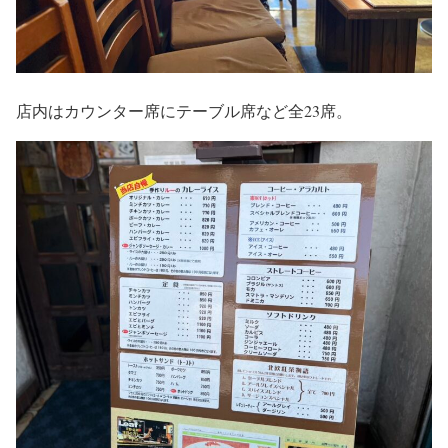
店内はカウンター席にテーブル席など全23席。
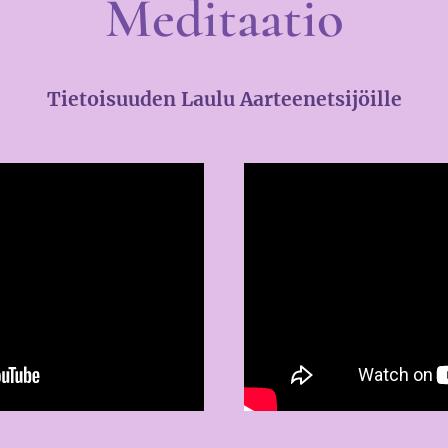
Meditaatio
Tietoisuuden Laulu Aarteenetsijöille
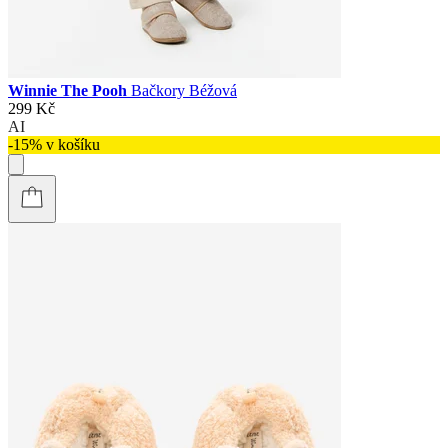
Winnie The Pooh
Bačkory Béžová
299 Kč
AI
-15% v košíku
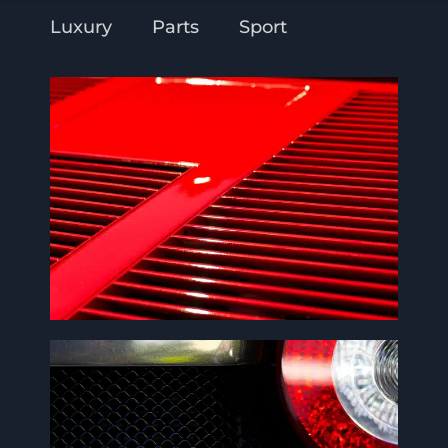
Luxury
Parts
Sport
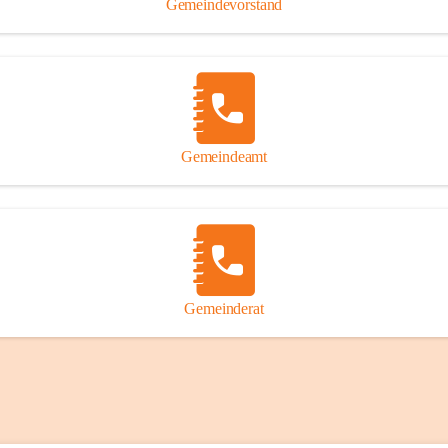
Gemeindevorstand
Gemeindeamt
Gemeinderat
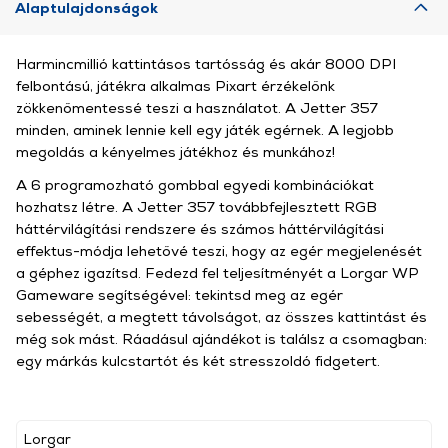
Alaptulajdonságok
Harmincmillió kattintásos tartósság és akár 8000 DPI
felbontású, játékra alkalmas Pixart érzékelőnk
zökkenőmentessé teszi a használatot. A Jetter 357
minden, aminek lennie kell egy játék egérnek. A legjobb
megoldás a kényelmes játékhoz és munkához!
A 6 programozható gombbal egyedi kombinációkat
hozhatsz létre. A Jetter 357 továbbfejlesztett RGB
háttérvilágítási rendszere és számos háttérvilágítási
effektus-módja lehetővé teszi, hogy az egér megjelenését
a géphez igazítsd. Fedezd fel teljesítményét a Lorgar WP
Gameware segítségével: tekintsd meg az egér
sebességét, a megtett távolságot, az összes kattintást és
még sok mást. Ráadásul ajándékot is találsz a csomagban:
egy márkás kulcstartót és két stresszoldó fidgetert.
Lorgar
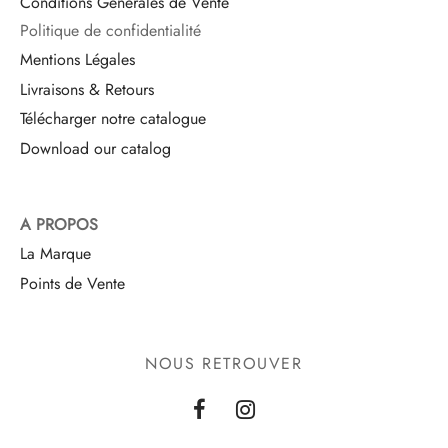
Conditions Générales de Vente
Politique de confidentialité
Mentions Légales
Livraisons & Retours
Télécharger notre catalogue
Download our catalog
A PROPOS
La Marque
Points de Vente
NOUS RETROUVER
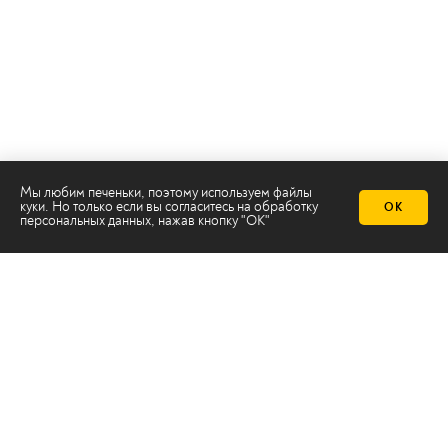
Мы любим печеньки, поэтому используем файлы
куки. Но только если вы согласитесь на
обработку
ОК
персональных данных
, нажав кнопку "ОК"
Телеканал 2х2
Онлайн-эфир
Все авторы
Все темы
© ООО «ТРК «2Х2», 2026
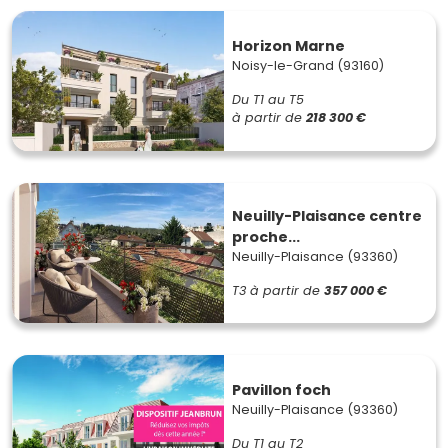
Horizon Marne
Noisy-le-Grand (93160)
Du T1 au T5
à partir de
218 300 €
Neuilly-Plaisance centre
proche...
Neuilly-Plaisance (93360)
T3
à partir de
357 000 €
Pavillon foch
Neuilly-Plaisance (93360)
Du T1 au T2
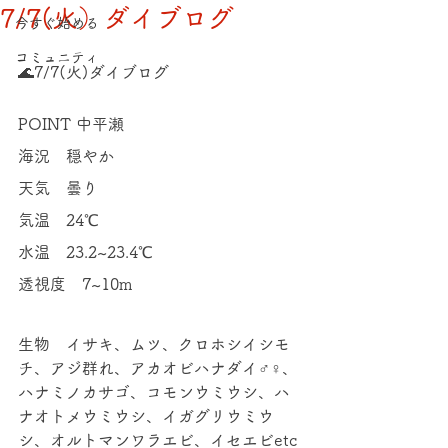
7/7(火）ダイブログ
今すぐ始める
コミュニティ
🌊7/7(火)ダイブログ 
POINT 中平瀬 
海況　穏やか 
天気　曇り 
気温　24℃
水温　23.2~23.4℃ 
透視度　7~10m 
生物　イサキ、ムツ、クロホシイシモ
チ、アジ群れ、アカオビハナダイ♂♀、
ハナミノカサゴ、コモンウミウシ、ハ
ナオトメウミウシ、イガグリウミウ
シ、オルトマンワラエビ、イセエビetc 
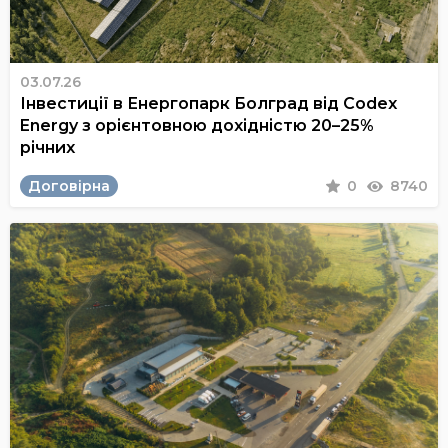
03.07.26
Інвестиції в Енергопарк Болград від Codex
Energy з орієнтовною дохідністю 20–25%
річних
Договірна
0
8740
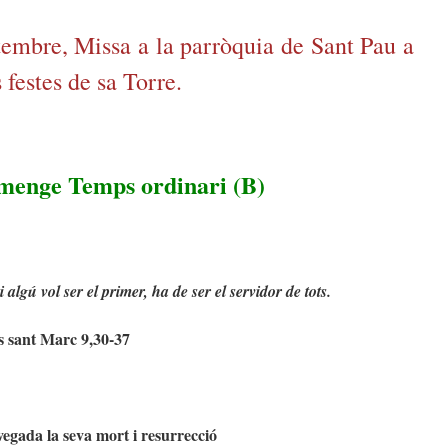
embre, Missa a la parròquia de Sant Pau a
 festes de sa Torre.
umenge Temps ordinari (B)
algú vol ser el primer, ha de ser el servidor de tots.
s sant Marc 9,30-37
egada la seva mort i resurrecció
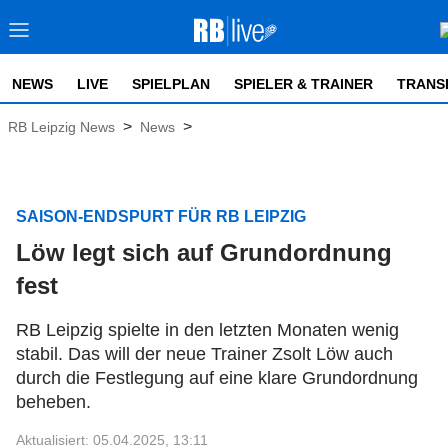
NEWS
LIVE
SPIELPLAN
SPIELER & TRAINER
TRANS
>
>
RB Leipzig News
News
SAISON-ENDSPURT FÜR RB LEIPZIG
Löw legt sich auf Grundordnung
fest
RB Leipzig spielte in den letzten Monaten wenig
stabil. Das will der neue Trainer Zsolt Löw auch
durch die Festlegung auf eine klare Grundordnung
beheben.
Aktualisiert: 05.04.2025, 13:11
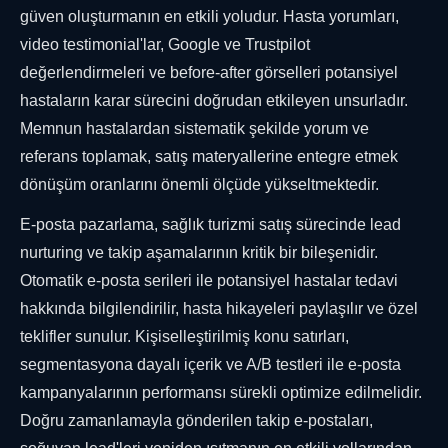
güven oluşturmanın en etkili yoludur. Hasta yorumları,
video testimonial'lar, Google ve Trustpilot
değerlendirmeleri ve before-after görselleri potansiyel
hastaların karar sürecini doğrudan etkileyen unsurladır.
Memnun hastalardan sistematik şekilde yorum ve
referans toplamak, satış materyallerine entegre etmek
dönüşüm oranlarını önemli ölçüde yükseltmektedir.
E-posta pazarlama, sağlık turizmi satış sürecinde lead
nurturing ve takip aşamalarının kritik bir bileşenidir.
Otomatik e-posta serileri ile potansiyel hastalar tedavi
hakkında bilgilendirilir, hasta hikayeleri paylaşılır ve özel
teklifler sunulur. Kişiselleştirilmiş konu satırları,
segmentasyona dayalı içerik ve A/B testleri ile e-posta
kampanyalarının performansı sürekli optimize edilmelidir.
Doğru zamanlamayla gönderilen takip e-postaları,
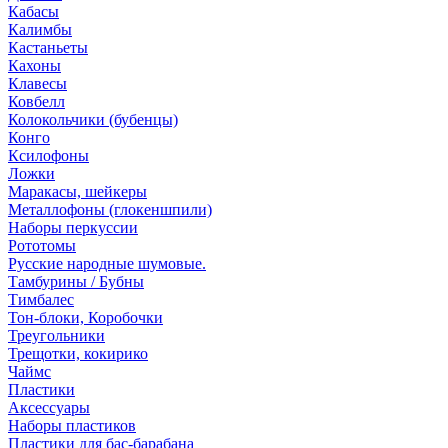
Кабасы
Калимбы
Кастаньеты
Кахоны
Клавесы
Ковбелл
Колокольчики (бубенцы)
Конго
Ксилофоны
Ложки
Маракасы, шейкеры
Металлофоны (глокеншпили)
Наборы перкуссии
Рототомы
Русские народные шумовые.
Тамбурины / Бубны
Тимбалес
Тон-блоки, Коробочки
Треугольники
Трещотки, кокирико
Чаймс
Пластики
Аксессуары
Наборы пластиков
Пластики для бас-барабана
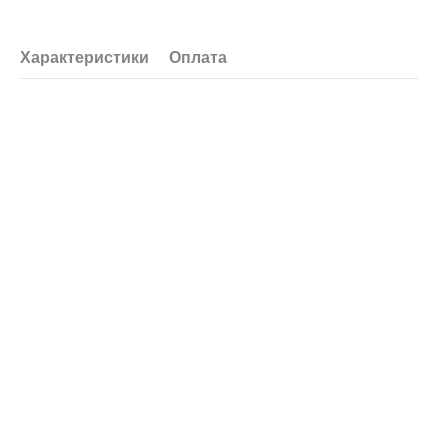
Характеристики
Оплата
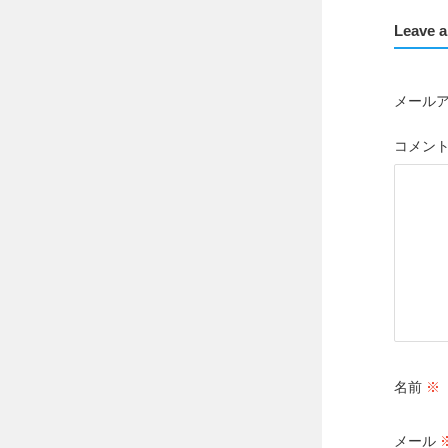
Leave a
メール
コメン
名前
※
メール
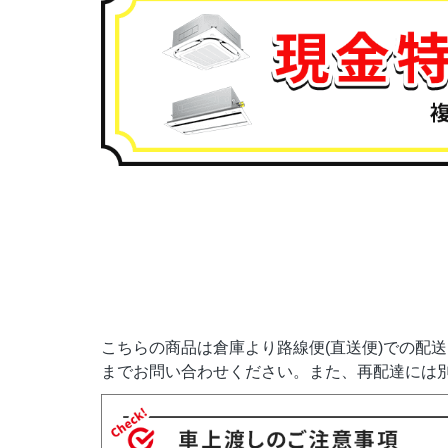
こちらの商品は倉庫より路線便(直送便)での配
までお問い合わせください。また、再配達には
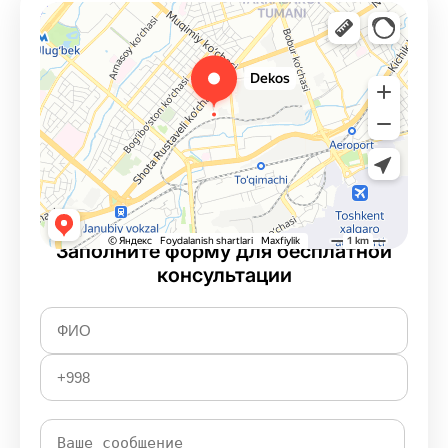
Заполните форму для бесплатной
консультации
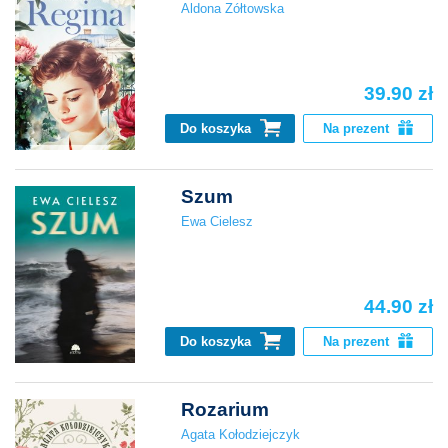
Aldona Żółtowska
39.90 zł
Do koszyka
Na prezent
Szum
Ewa Cielesz
44.90 zł
Do koszyka
Na prezent
Rozarium
Agata Kołodziejczyk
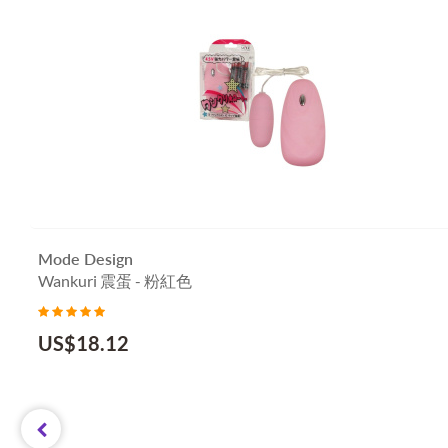
Mode Design
Wankuri 震蛋 - 粉紅色
US$
18.12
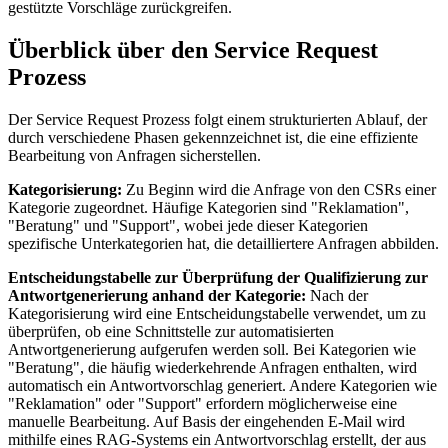
gestützte Vorschläge zurückgreifen.
Überblick über den Service Request
Prozess
Der Service Request Prozess folgt einem strukturierten Ablauf, der
durch verschiedene Phasen gekennzeichnet ist, die eine effiziente
Bearbeitung von Anfragen sicherstellen.
Kategorisierung:
Zu Beginn wird die Anfrage von den CSRs einer
Kategorie zugeordnet. Häufige Kategorien sind "Reklamation",
"Beratung" und "Support", wobei jede dieser Kategorien
spezifische Unterkategorien hat, die detailliertere Anfragen abbilden.
Entscheidungstabelle zur Überprüfung der Qualifizierung zur
Antwortgenerierung anhand der Kategorie:
Nach der
Kategorisierung wird eine Entscheidungstabelle verwendet, um zu
überprüfen, ob eine Schnittstelle zur automatisierten
Antwortgenerierung aufgerufen werden soll. Bei Kategorien wie
"Beratung", die häufig wiederkehrende Anfragen enthalten, wird
automatisch ein Antwortvorschlag generiert. Andere Kategorien wie
"Reklamation" oder "Support" erfordern möglicherweise eine
manuelle Bearbeitung. Auf Basis der eingehenden E-Mail wird
mithilfe eines RAG-Systems ein Antwortvorschlag erstellt, der aus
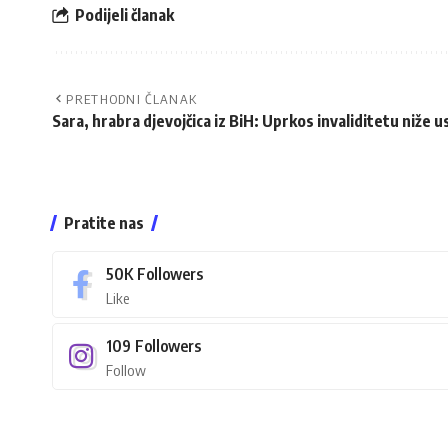
Podijeli članak
PRETHODNI ČLANAK
Sara, hrabra djevojčica iz BiH: Uprkos invaliditetu niže 
Pratite nas
50K
Followers
Like
109
Followers
Follow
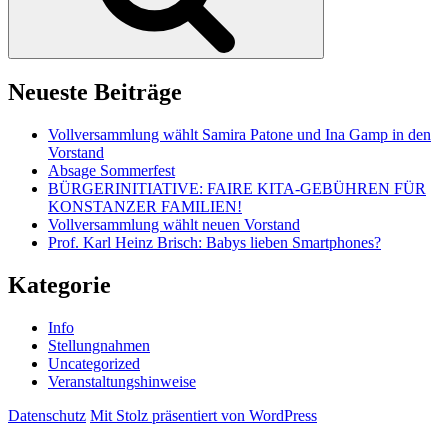
Neueste Beiträge
Vollversammlung wählt Samira Patone und Ina Gamp in den
Vorstand
Absage Sommerfest
BÜRGERINITIATIVE: FAIRE KITA-GEBÜHREN FÜR
KONSTANZER FAMILIEN!
Vollversammlung wählt neuen Vorstand
Prof. Karl Heinz Brisch: Babys lieben Smartphones?
Kategorie
Info
Stellungnahmen
Uncategorized
Veranstaltungshinweise
Datenschutz
Mit Stolz präsentiert von WordPress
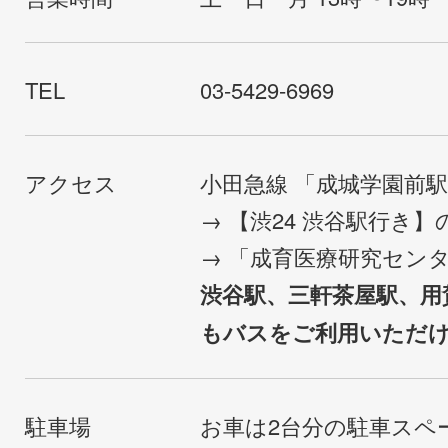
TEL
03-5429-6969
アクセス
小田急線 「成城学園前
→ 【渋24 渋谷駅行き
→ 「成育医療研究セン
渋谷駅、三軒茶屋駅、用
もバスをご利用いただ
駐車場
お車は2台分の駐車スペ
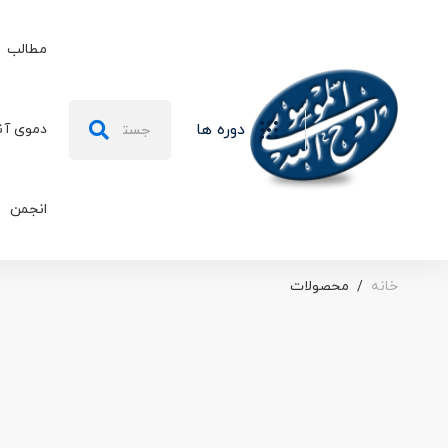
مطالب
جستجو
دوره ها
دموی آن
برای:
انجمن
خانه
محصولات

========

▸ **TASK BRIEF**:
Every line where "Beratung" appears must be returned from the listing above.

▸ **WORKED SOLUTION**:
"Beratung" und "Support", wobei jede dieser Kategorien
"Beratung", die häufig wiederkehrende Anfragen enthalten, wird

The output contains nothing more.